Убийство знаменовало приближение настоящей войны в «полный рост». В том же 91 г. до н. э. римский посланник оскорбил жителей города Аскул в Центральной Италии, а в ответ были перебиты все римляне в городе. Этот грубый пример этнической чистки задал тон всему, что произошло далее, по сути это было уже близко к гражданской войне. «Хотя мы и называем эту войну Союзнической, чтобы смягчить ненависть, но, если сказать правду, это была гражданская война», – как позже подытожил один римский историк.
[41] Волна схваток прокатилась по всему полуострову: к примеру, в Помпеях вмятины от ударов катапульт 89 г. до н. э. видны в городской стене до сих пор. Римляне потратили немало сил, чтобы разбить италиков, и вырвали победу ценой огромных потерь и неистовой паники. Прощание в Риме с телом убитого в боях консула вызвало такую скорбь, что сенат издал указ хоронить погибших на месте сражения: решение, не чуждое и современным государствам. Однако в основном конфликт был довольно быстро исчерпан, примерно за два года. Мира удалось достичь при помощи одной простой уловки: полное римское гражданство предоставлялось тем италикам, которые не поднимали оружия против римлян или были готовы его сложить.
Может сложиться впечатление, что союзники начали войну ради получения римского гражданства, желая покончить с политической ущербностью и неполноценностью своего статуса. Так объясняло причины конфликта большинство античных авторов. «Добивались принадлежности к государству те, на чьем оружии держалась империя», – писал один из них, прадед которого был среди италиков, сражавшихся за римлян.

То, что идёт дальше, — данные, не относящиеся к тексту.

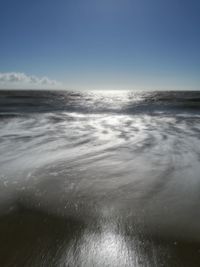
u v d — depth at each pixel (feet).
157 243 9.29
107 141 27.37
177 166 18.13
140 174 16.52
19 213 11.49
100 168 17.78
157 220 10.90
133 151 22.63
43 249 8.90
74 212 11.63
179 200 12.76
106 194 13.53
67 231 10.09
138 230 10.16
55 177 16.01
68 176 16.20
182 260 8.32
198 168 17.63
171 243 9.27
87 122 45.80
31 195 13.38
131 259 8.40
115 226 10.48
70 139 28.60
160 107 87.15
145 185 14.70
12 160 19.71
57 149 23.47
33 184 14.84
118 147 24.26
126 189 14.15
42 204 12.38
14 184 14.83
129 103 116.78
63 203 12.50
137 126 40.11
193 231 10.02
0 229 10.18
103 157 20.63
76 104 107.55
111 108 85.25
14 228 10.25
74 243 9.27
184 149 23.16
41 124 42.14
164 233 9.93
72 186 14.58
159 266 8.04
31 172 16.89
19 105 91.56
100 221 10.86
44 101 125.80
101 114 63.26
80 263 8.20
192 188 14.21
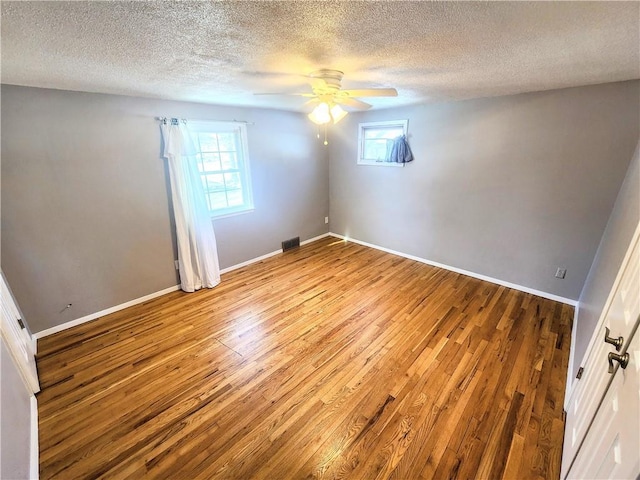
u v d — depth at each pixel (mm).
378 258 4430
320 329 2748
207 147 3611
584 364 1772
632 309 1184
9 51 1407
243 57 1627
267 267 4152
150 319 2926
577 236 2883
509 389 2039
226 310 3082
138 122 2873
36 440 1702
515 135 3027
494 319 2852
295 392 2061
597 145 2594
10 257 2393
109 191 2811
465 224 3682
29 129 2316
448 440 1707
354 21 1179
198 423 1838
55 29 1173
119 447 1697
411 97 3111
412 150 3926
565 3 1020
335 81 1981
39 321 2613
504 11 1089
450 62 1788
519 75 2137
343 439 1729
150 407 1950
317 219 5191
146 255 3193
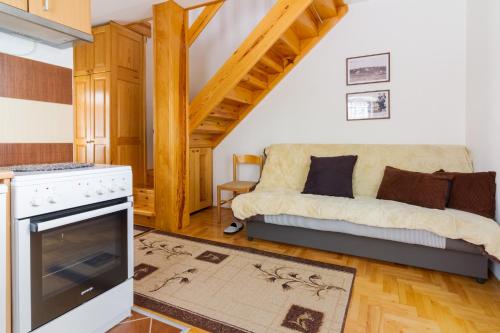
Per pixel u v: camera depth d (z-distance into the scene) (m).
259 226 2.88
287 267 2.32
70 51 1.91
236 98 3.55
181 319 1.65
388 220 2.24
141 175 4.27
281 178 3.44
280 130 3.87
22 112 1.66
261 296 1.89
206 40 4.32
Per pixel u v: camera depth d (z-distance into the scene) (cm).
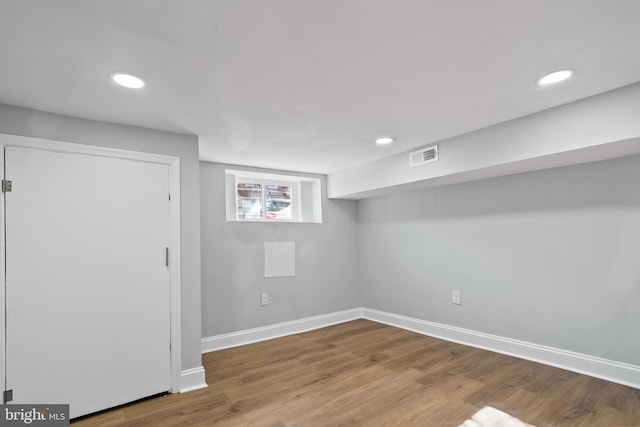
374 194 418
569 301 269
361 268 470
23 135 204
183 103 207
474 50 156
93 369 218
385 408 217
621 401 215
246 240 375
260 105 213
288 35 140
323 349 337
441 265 368
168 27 131
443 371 272
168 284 249
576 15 131
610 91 203
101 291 223
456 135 287
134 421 208
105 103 204
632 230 239
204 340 338
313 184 452
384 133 277
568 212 271
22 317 198
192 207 264
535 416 201
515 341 303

[42] В излюбленной истории про то, как италики успешно превратились в римлян, рассказывается о судьбе человека родом из италийского региона Пицена. Ребенком на руках у матери он был проведен вместе с другими пленными в триумфальной процессии в Риме, когда отмечалась победа над союзниками, ставшими врагами. Пятьдесят лет спустя он, будучи полководцем, отпраздновал свой собственный триумф над парфянами. Таким образом, он стал единственным человеком, принявшим участие в триумфах с обеих сторон процессии. (Это был Публий Вентидий Басс). Побежденный стал победителем. Однако римские авторы, возможно, и поспешили подменить причины войны ее результатами или приписать италикам цель, которая вполне соответствовала задаче дальнейшего объединения их с римлянами.
Тем временем руководство с противоположной, италийской, стороны пропагандировало войну как сепаратистское движение, ставящее задачей полное отделение от Рима. Союзники уже начали создавать свое отдельное государство под названием Италия со столицей в переименованном городке Италике. Слово «Itali» («италики») штамповалось на свинцовых ядрах. Они чеканили монеты с изображением быка, символа Италии, бодающего волчицу, символ Рима. Лидер одного из италийских племен перевернул историю про Ромула и Рема с ног на голову, назвав римлян «волками, похитителями свободы Италии».
[43] Все это не слишком было похоже на просьбу об интеграции.
Самый простой путь – это предположить, что союзники представляли собой не очень крепкую коалицию с разнообразными целями: одни собирались сопротивляться римлянам до последней капли крови, другие были вполне расположены пойти на сделку. И скорее всего, так оно и было. Но есть и другие, менее очевидные соображения. На самом деле некоторые признаки указывали, что «поезд», на котором Италия могла уехать от Рима, к тому времени уже «ушел». Выпущенные монеты, безусловно, заявляют о громкой антиримской риторике. Однако они ориентировались на вес римской монеты, и оформление их в точности копировало римские образцы. Создается впечатление, будто с некоторых пор единственным цивилизованным языком, с помощью которого италики могли атаковать римлян, был только римский, и это показывает, насколько глубоко проник Рим в жизнь италийских общин – назвать это можно как угодно: интеграцией или доминированием.